→ **WORK TASK**
In your copy, include every record exactly and no pictures.

※ ※ ※

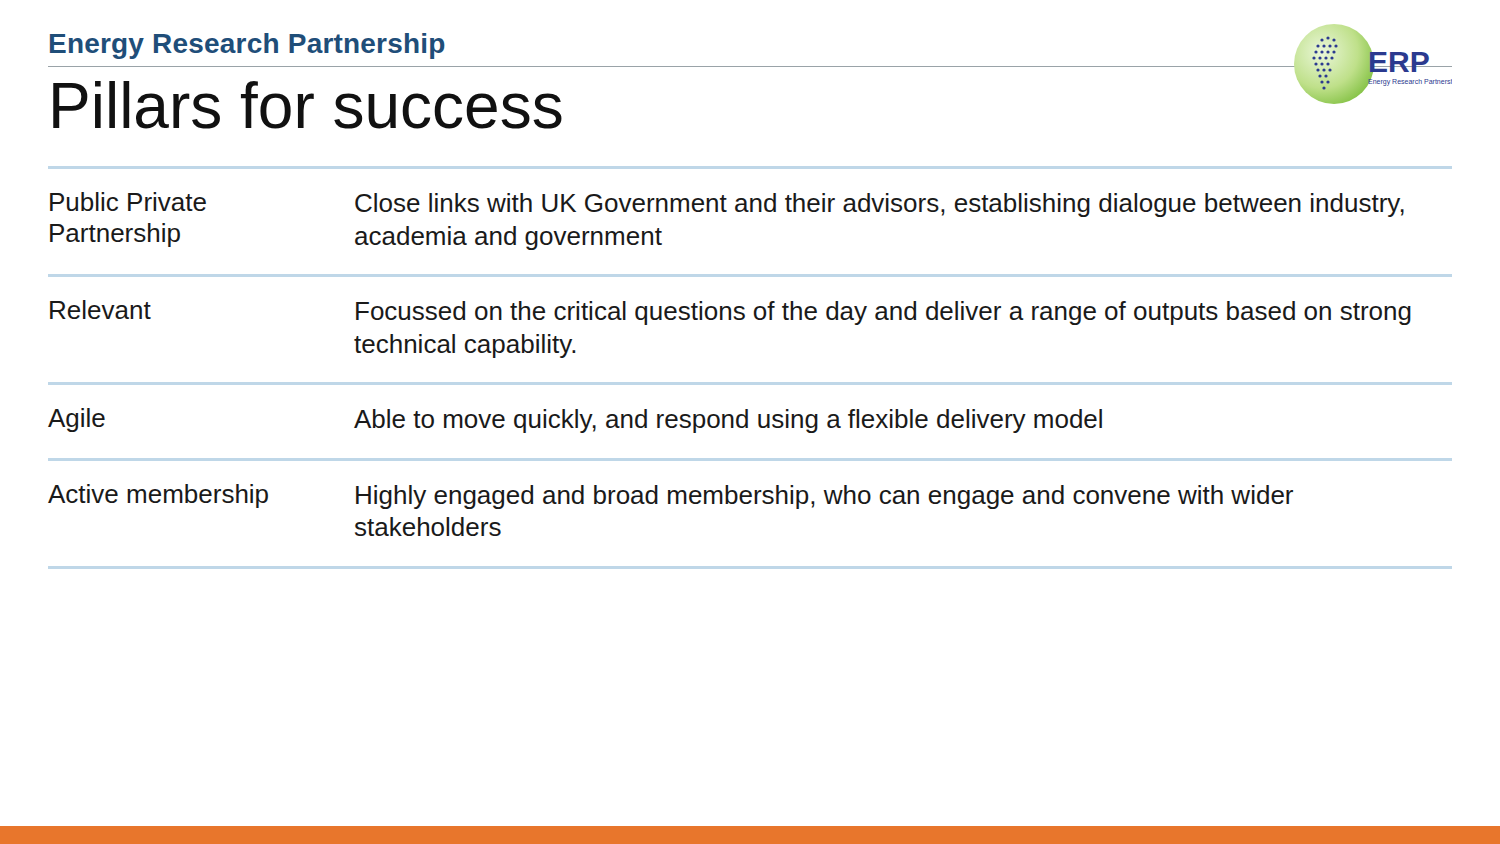Energy Research Partnership
Pillars for success
ERP Energy Research Partnership
| Public Private Partnership | Close links with UK Government and their advisors, establishing dialogue between industry, academia and government |
| Relevant | Focussed on the critical questions of the day and deliver a range of outputs based on strong technical capability. |
| Agile | Able to move quickly, and respond using a flexible delivery model |
| Active membership | Highly engaged and broad membership, who can engage and convene with wider stakeholders |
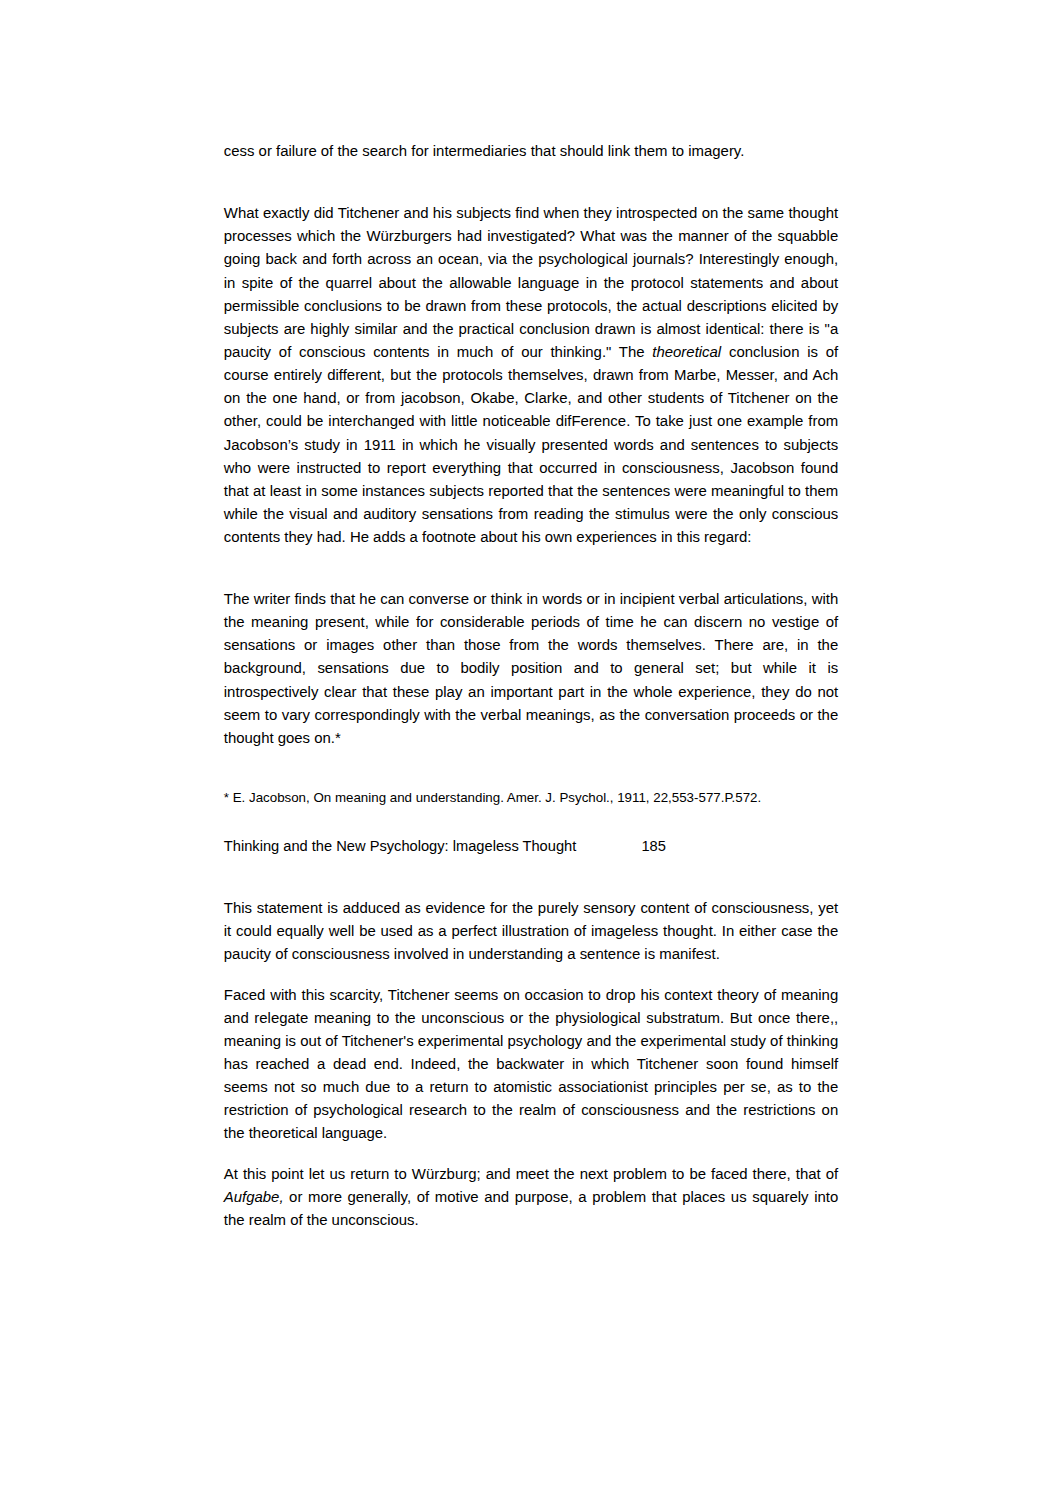cess or failure of the search for intermediaries that should link them to imagery.
What exactly did Titchener and his subjects find when they introspected on the same thought processes which the Würzburgers had investigated? What was the manner of the squabble going back and forth across an ocean, via the psychological journals? Interestingly enough, in spite of the quarrel about the allowable language in the protocol statements and about permissible conclusions to be drawn from these protocols, the actual descriptions elicited by subjects are highly similar and the practical conclusion drawn is almost identical: there is "a paucity of conscious contents in much of our thinking." The theoretical conclusion is of course entirely different, but the protocols themselves, drawn from Marbe, Messer, and Ach on the one hand, or from jacobson, Okabe, Clarke, and other students of Titchener on the other, could be interchanged with little noticeable difFerence. To take just one example from Jacobson’s study in 1911 in which he visually presented words and sentences to subjects who were instructed to report everything that occurred in consciousness, Jacobson found that at least in some instances subjects reported that the sentences were meaningful to them while the visual and auditory sensations from reading the stimulus were the only conscious contents they had. He adds a footnote about his own experiences in this regard:
The writer finds that he can converse or think in words or in incipient verbal articulations, with the meaning present, while for considerable periods of time he can discern no vestige of sensations or images other than those from the words themselves. There are, in the background, sensations due to bodily position and to general set; but while it is introspectively clear that these play an important part in the whole experience, they do not seem to vary correspondingly with the verbal meanings, as the conversation proceeds or the thought goes on.*
* E. Jacobson, On meaning and understanding. Amer. J. Psychol., 1911, 22,553-577.P.572.
Thinking and the New Psychology: lmageless Thought 185
This statement is adduced as evidence for the purely sensory content of consciousness, yet it could equally well be used as a perfect illustration of imageless thought. In either case the paucity of consciousness involved in understanding a sentence is manifest.
Faced with this scarcity, Titchener seems on occasion to drop his context theory of meaning and relegate meaning to the unconscious or the physiological substratum. But once there,, meaning is out of Titchener's experimental psychology and the experimental study of thinking has reached a dead end. Indeed, the backwater in which Titchener soon found himself seems not so much due to a return to atomistic associationist principles per se, as to the restriction of psychological research to the realm of consciousness and the restrictions on the theoretical language.
At this point let us return to Würzburg; and meet the next problem to be faced there, that of Aufgabe, or more generally, of motive and purpose, a problem that places us squarely into the realm of the unconscious.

※ ※ ※

→ **ANSWER BOX**
Energy Research Partnership
Pillars for success
ERP Energy Research Partnership
| Public Private Partnership | Close links with UK Government and their advisors, establishing dialogue between industry, academia and government |
| Relevant | Focussed on the critical questions of the day and deliver a range of outputs based on strong technical capability. |
| Agile | Able to move quickly, and respond using a flexible delivery model |
| Active membership | Highly engaged and broad membership, who can engage and convene with wider stakeholders |
cess or failure of the search for intermediaries that should link them to imagery.
What exactly did Titchener and his subjects find when they introspected on the same thought processes which the Würzburgers had investigated? What was the manner of the squabble going back and forth across an ocean, via the psychological journals? Interestingly enough, in spite of the quarrel about the allowable language in the protocol statements and about permissible conclusions to be drawn from these protocols, the actual descriptions elicited by subjects are highly similar and the practical conclusion drawn is almost identical: there is "a paucity of conscious contents in much of our thinking." The theoretical conclusion is of course entirely different, but the protocols themselves, drawn from Marbe, Messer, and Ach on the one hand, or from jacobson, Okabe, Clarke, and other students of Titchener on the other, could be interchanged with little noticeable difFerence. To take just one example from Jacobson’s study in 1911 in which he visually presented words and sentences to subjects who were instructed to report everything that occurred in consciousness, Jacobson found that at least in some instances subjects reported that the sentences were meaningful to them while the visual and auditory sensations from reading the stimulus were the only conscious contents they had. He adds a footnote about his own experiences in this regard:
The writer finds that he can converse or think in words or in incipient verbal articulations, with the meaning present, while for considerable periods of time he can discern no vestige of sensations or images other than those from the words themselves. There are, in the background, sensations due to bodily position and to general set; but while it is introspectively clear that these play an important part in the whole experience, they do not seem to vary correspondingly with the verbal meanings, as the conversation proceeds or the thought goes on.*
* E. Jacobson, On meaning and understanding. Amer. J. Psychol., 1911, 22,553-577.P.572.
Thinking and the New Psychology: lmageless Thought 185
This statement is adduced as evidence for the purely sensory content of consciousness, yet it could equally well be used as a perfect illustration of imageless thought. In either case the paucity of consciousness involved in understanding a sentence is manifest.
Faced with this scarcity, Titchener seems on occasion to drop his context theory of meaning and relegate meaning to the unconscious or the physiological substratum. But once there,, meaning is out of Titchener's experimental psychology and the experimental study of thinking has reached a dead end. Indeed, the backwater in which Titchener soon found himself seems not so much due to a return to atomistic associationist principles per se, as to the restriction of psychological research to the realm of consciousness and the restrictions on the theoretical language.
At this point let us return to Würzburg; and meet the next problem to be faced there, that of Aufgabe, or more generally, of motive and purpose, a problem that places us squarely into the realm of the unconscious.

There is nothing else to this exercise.